Il a rapidement renvoyé son fils chez lui en moto pour avertir sa femme et les autres personnes vivant en aval. Ils ont survécu au déluge qui s’est rapidement développé – mais Kachhapati n’a pas eu cette chance.

« Je suis rentré à la maison pour sauver maman sous la direction de mon père parce que notre maison était sur la rive de la rivière Melamchi », se souvient son fils de 29 ans, Upendra Kachhapati.

Mais alors que le père et le fils parlaient par téléphone portable, Gyanendra « a été emporté en parlant », a déclaré son fils – l’une des cinq personnes tuées près du centre riverain ce jour-là.

Au total, l’inondation, déclenchée par l’effondrement d’un lac glaciaire près de la frontière tibétaine, a tué 24 personnes et endommagé environ 905 millions de dollars d’infrastructures, dont 570 maisons, selon l’Autorité nationale de gestion et de réduction des risques de catastrophe du Népal.

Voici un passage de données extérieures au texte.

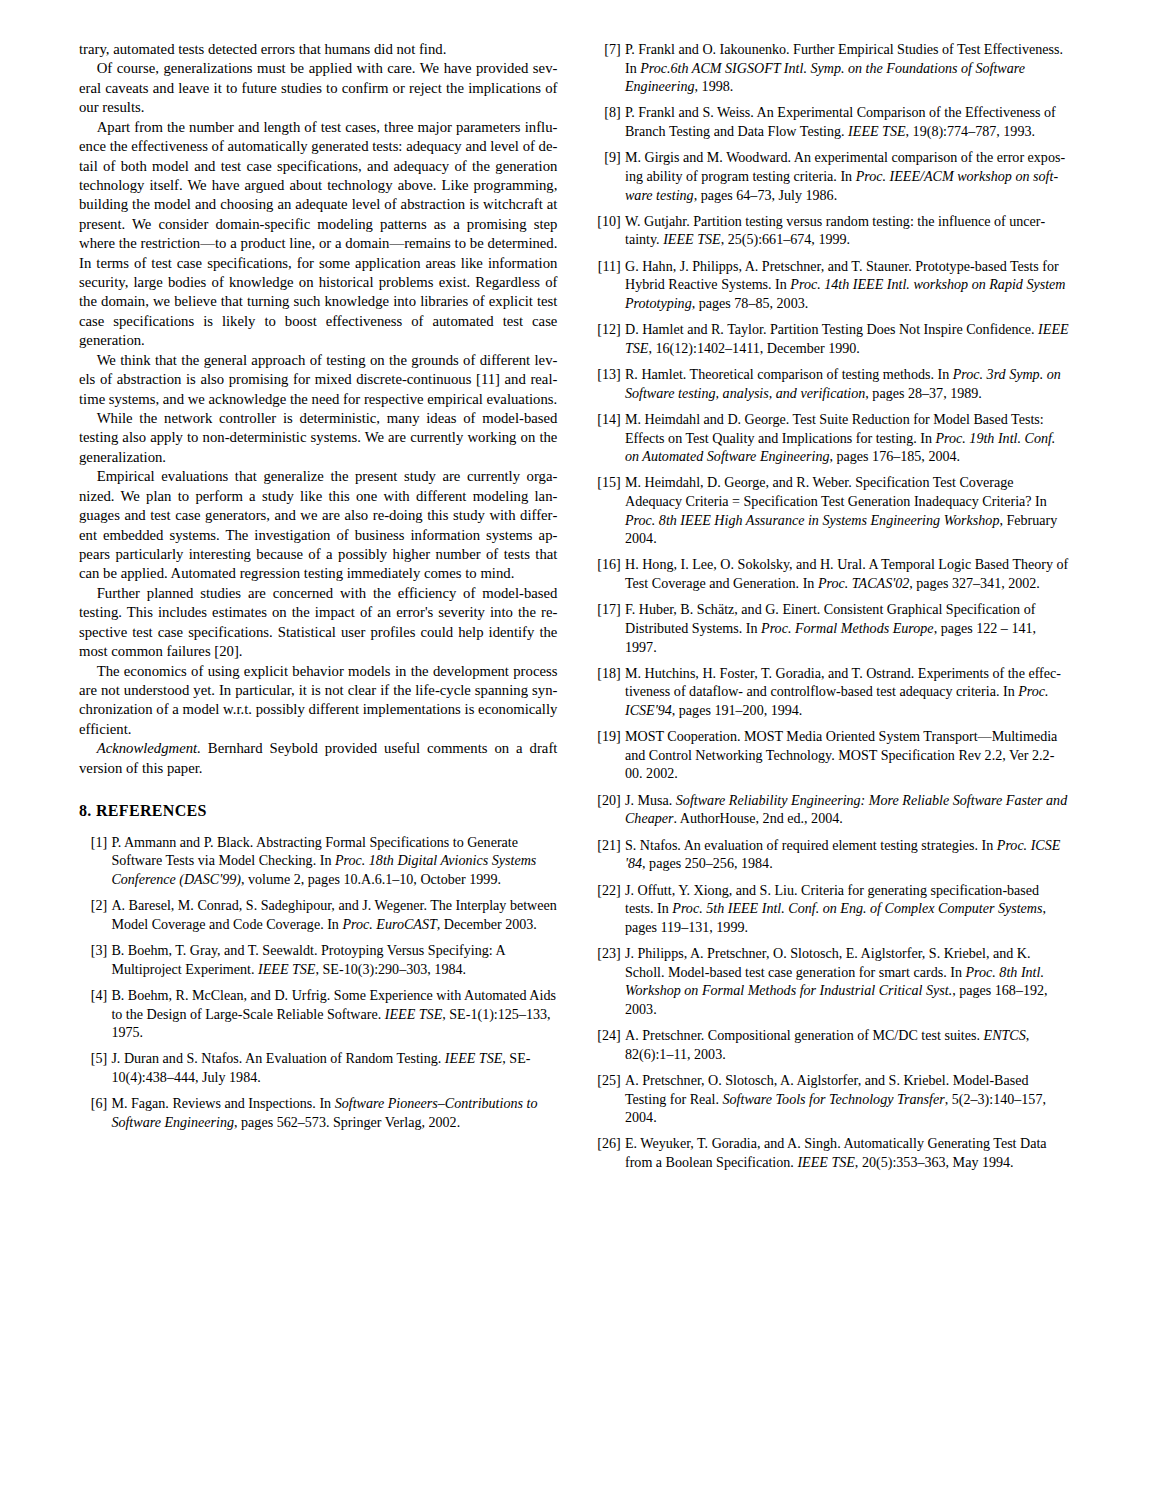trary, automated tests detected errors that humans did not find.
Of course, generalizations must be applied with care. We have provided several caveats and leave it to future studies to confirm or reject the implications of our results.
Apart from the number and length of test cases, three major parameters influence the effectiveness of automatically generated tests: adequacy and level of detail of both model and test case specifications, and adequacy of the generation technology itself. We have argued about technology above. Like programming, building the model and choosing an adequate level of abstraction is witchcraft at present. We consider domain-specific modeling patterns as a promising step where the restriction—to a product line, or a domain—remains to be determined. In terms of test case specifications, for some application areas like information security, large bodies of knowledge on historical problems exist. Regardless of the domain, we believe that turning such knowledge into libraries of explicit test case specifications is likely to boost effectiveness of automated test case generation.
We think that the general approach of testing on the grounds of different levels of abstraction is also promising for mixed discrete-continuous [11] and real-time systems, and we acknowledge the need for respective empirical evaluations.
While the network controller is deterministic, many ideas of model-based testing also apply to non-deterministic systems. We are currently working on the generalization.
Empirical evaluations that generalize the present study are currently organized. We plan to perform a study like this one with different modeling languages and test case generators, and we are also re-doing this study with different embedded systems. The investigation of business information systems appears particularly interesting because of a possibly higher number of tests that can be applied. Automated regression testing immediately comes to mind.
Further planned studies are concerned with the efficiency of model-based testing. This includes estimates on the impact of an error's severity into the respective test case specifications. Statistical user profiles could help identify the most common failures [20].
The economics of using explicit behavior models in the development process are not understood yet. In particular, it is not clear if the life-cycle spanning synchronization of a model w.r.t. possibly different implementations is economically efficient.
Acknowledgment. Bernhard Seybold provided useful comments on a draft version of this paper.
8. REFERENCES
P. Ammann and P. Black. Abstracting Formal Specifications to Generate Software Tests via Model Checking. In Proc. 18th Digital Avionics Systems Conference (DASC'99), volume 2, pages 10.A.6.1–10, October 1999.
A. Baresel, M. Conrad, S. Sadeghipour, and J. Wegener. The Interplay between Model Coverage and Code Coverage. In Proc. EuroCAST, December 2003.
B. Boehm, T. Gray, and T. Seewaldt. Protoyping Versus Specifying: A Multiproject Experiment. IEEE TSE, SE-10(3):290–303, 1984.
B. Boehm, R. McClean, and D. Urfrig. Some Experience with Automated Aids to the Design of Large-Scale Reliable Software. IEEE TSE, SE-1(1):125–133, 1975.
J. Duran and S. Ntafos. An Evaluation of Random Testing. IEEE TSE, SE-10(4):438–444, July 1984.
M. Fagan. Reviews and Inspections. In Software Pioneers–Contributions to Software Engineering, pages 562–573. Springer Verlag, 2002.
P. Frankl and O. Iakounenko. Further Empirical Studies of Test Effectiveness. In Proc.6th ACM SIGSOFT Intl. Symp. on the Foundations of Software Engineering, 1998.
P. Frankl and S. Weiss. An Experimental Comparison of the Effectiveness of Branch Testing and Data Flow Testing. IEEE TSE, 19(8):774–787, 1993.
M. Girgis and M. Woodward. An experimental comparison of the error exposing ability of program testing criteria. In Proc. IEEE/ACM workshop on software testing, pages 64–73, July 1986.
W. Gutjahr. Partition testing versus random testing: the influence of uncertainty. IEEE TSE, 25(5):661–674, 1999.
G. Hahn, J. Philipps, A. Pretschner, and T. Stauner. Prototype-based Tests for Hybrid Reactive Systems. In Proc. 14th IEEE Intl. workshop on Rapid System Prototyping, pages 78–85, 2003.
D. Hamlet and R. Taylor. Partition Testing Does Not Inspire Confidence. IEEE TSE, 16(12):1402–1411, December 1990.
R. Hamlet. Theoretical comparison of testing methods. In Proc. 3rd Symp. on Software testing, analysis, and verification, pages 28–37, 1989.
M. Heimdahl and D. George. Test Suite Reduction for Model Based Tests: Effects on Test Quality and Implications for testing. In Proc. 19th Intl. Conf. on Automated Software Engineering, pages 176–185, 2004.
M. Heimdahl, D. George, and R. Weber. Specification Test Coverage Adequacy Criteria = Specification Test Generation Inadequacy Criteria? In Proc. 8th IEEE High Assurance in Systems Engineering Workshop, February 2004.
H. Hong, I. Lee, O. Sokolsky, and H. Ural. A Temporal Logic Based Theory of Test Coverage and Generation. In Proc. TACAS'02, pages 327–341, 2002.
F. Huber, B. Schätz, and G. Einert. Consistent Graphical Specification of Distributed Systems. In Proc. Formal Methods Europe, pages 122 – 141, 1997.
M. Hutchins, H. Foster, T. Goradia, and T. Ostrand. Experiments of the effectiveness of dataflow- and controlflow-based test adequacy criteria. In Proc. ICSE'94, pages 191–200, 1994.
MOST Cooperation. MOST Media Oriented System Transport—Multimedia and Control Networking Technology. MOST Specification Rev 2.2, Ver 2.2-00. 2002.
J. Musa. Software Reliability Engineering: More Reliable Software Faster and Cheaper. AuthorHouse, 2nd ed., 2004.
S. Ntafos. An evaluation of required element testing strategies. In Proc. ICSE '84, pages 250–256, 1984.
J. Offutt, Y. Xiong, and S. Liu. Criteria for generating specification-based tests. In Proc. 5th IEEE Intl. Conf. on Eng. of Complex Computer Systems, pages 119–131, 1999.
J. Philipps, A. Pretschner, O. Slotosch, E. Aiglstorfer, S. Kriebel, and K. Scholl. Model-based test case generation for smart cards. In Proc. 8th Intl. Workshop on Formal Methods for Industrial Critical Syst., pages 168–192, 2003.
A. Pretschner. Compositional generation of MC/DC test suites. ENTCS, 82(6):1–11, 2003.
A. Pretschner, O. Slotosch, A. Aiglstorfer, and S. Kriebel. Model-Based Testing for Real. Software Tools for Technology Transfer, 5(2–3):140–157, 2004.
E. Weyuker, T. Goradia, and A. Singh. Automatically Generating Test Data from a Boolean Specification. IEEE TSE, 20(5):353–363, May 1994.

Alors que le changement climatique réchauffe la planète, rendant les précipitations plus extrêmes et accélérant la fonte des glaciers, les nations himalayennes telles que le Népal sont confrontées à des risques croissants d’inondations, souvent provoquées par des explosions de lacs glaciaires.

Un hélicoptère survole des maisons touchées par des crues soudaines à Sindhupalchok, au Népal [File: Navesh Chitrakar/Reuters]

De plus grands volumes d’eau de fonte glaciaire s’accumulent progressivement dans les lacs de montagne, exerçant une pression croissante sur la terre et la roche qui les maintiennent en place. Ceux-ci peuvent s’effondrer soudainement, provoquant d’énormes inondations en aval.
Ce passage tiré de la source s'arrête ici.